[Task prompt]:
Output every line of the listing below exactly as it appears, leaving the pictures out of your answer.

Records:
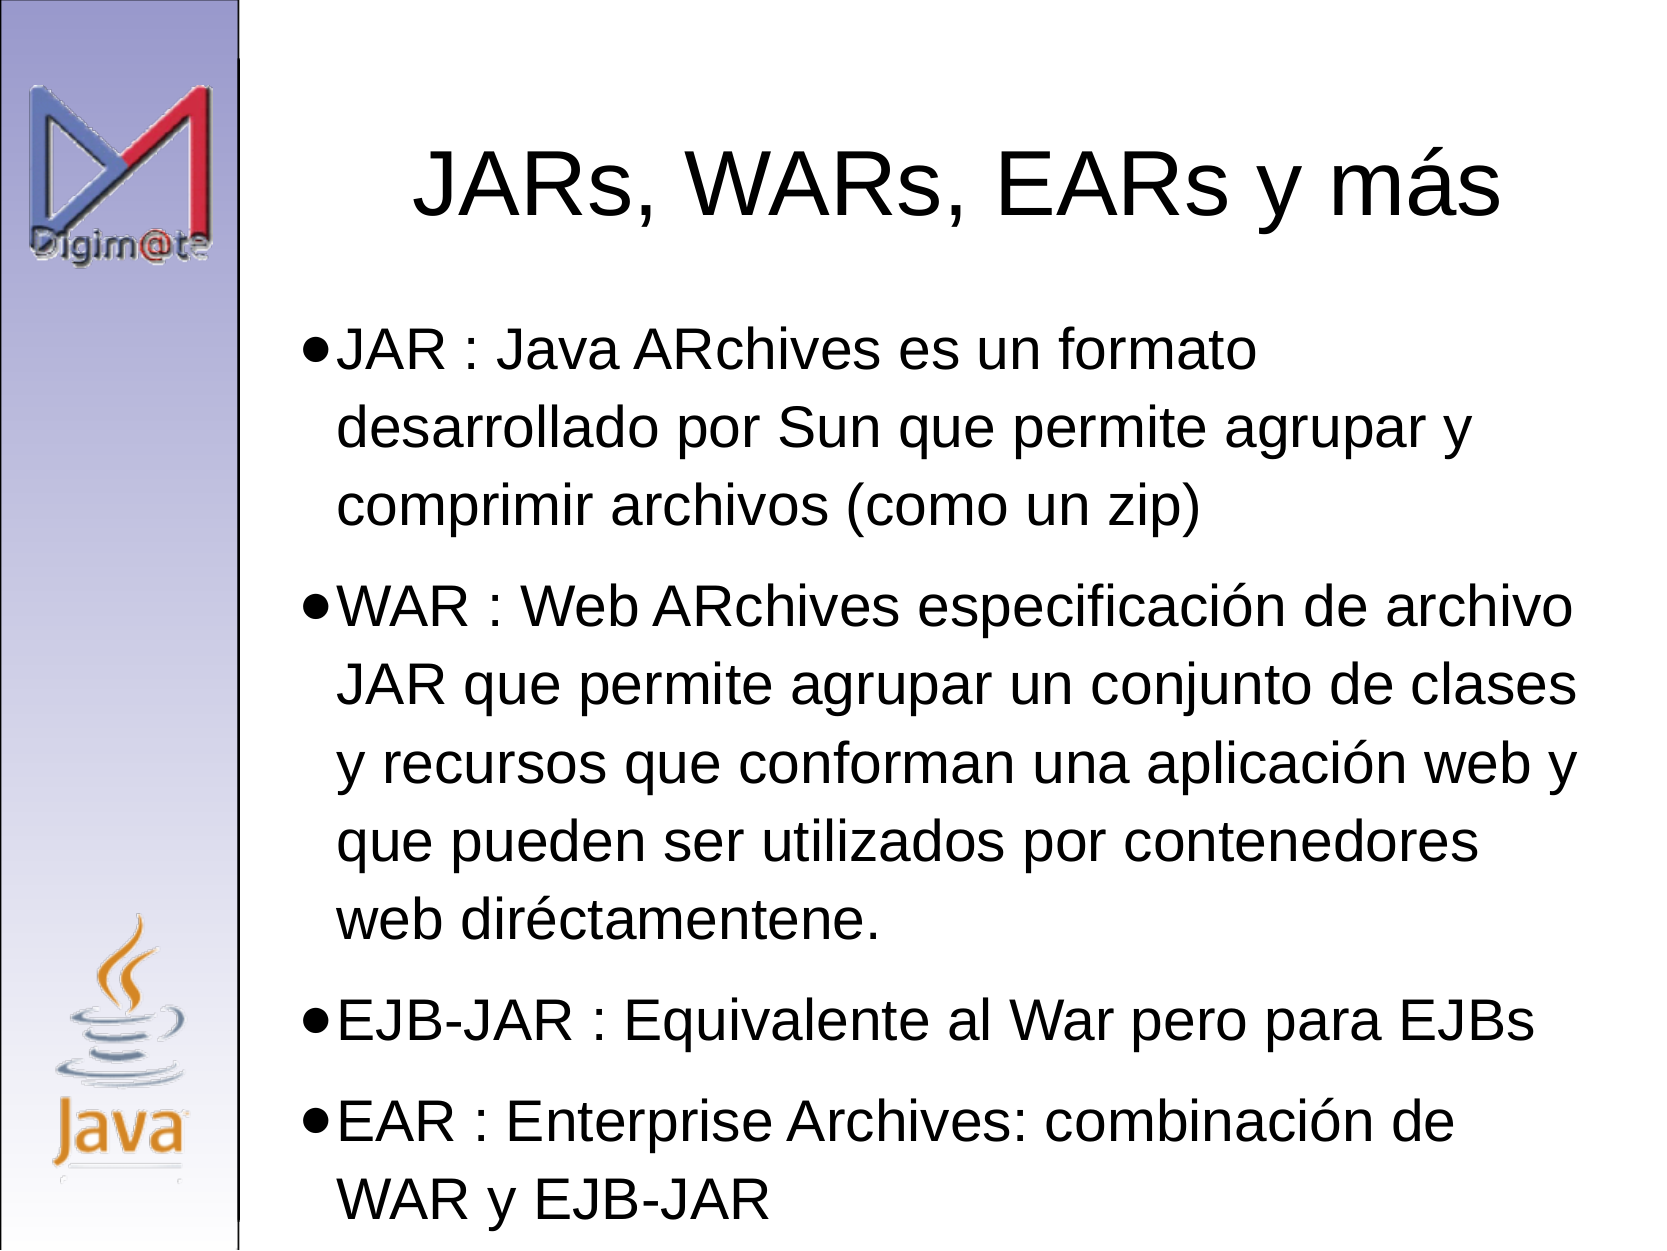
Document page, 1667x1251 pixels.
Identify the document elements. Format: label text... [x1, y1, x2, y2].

title JARs, WARs, EARs y más [267, 65, 1650, 281]
picture [0, 0, 1667, 1250]
list JAR : Java ARchives es un formato desarrollado por Sun que permite agrupar y comprimir archivos (como un zip) WAR : Web ARchives especificación de archivo JAR que permite agrupar un conjunto de clases y recursos que conforman una aplicación web y que pueden ser utilizados por contenedores web diréctamentene. EJB-JAR : Equivalente al War pero para EJBs EAR : Enterprise Archives: combinación de WAR y EJB-JAR [267, 296, 1596, 1130]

[Full answer]:
Document page, 1667x1251 pixels.
Identify the document elements. Format: label text... [x1, y1, x2, y2].

title JARs, WARs, EARs y más [267, 65, 1650, 281]
picture [0, 0, 1667, 1250]
list JAR : Java ARchives es un formato desarrollado por Sun que permite agrupar y comprimir archivos (como un zip) WAR : Web ARchives especificación de archivo JAR que permite agrupar un conjunto de clases y recursos que conforman una aplicación web y que pueden ser utilizados por contenedores web diréctamentene. EJB-JAR : Equivalente al War pero para EJBs EAR : Enterprise Archives: combinación de WAR y EJB-JAR [267, 296, 1596, 1130]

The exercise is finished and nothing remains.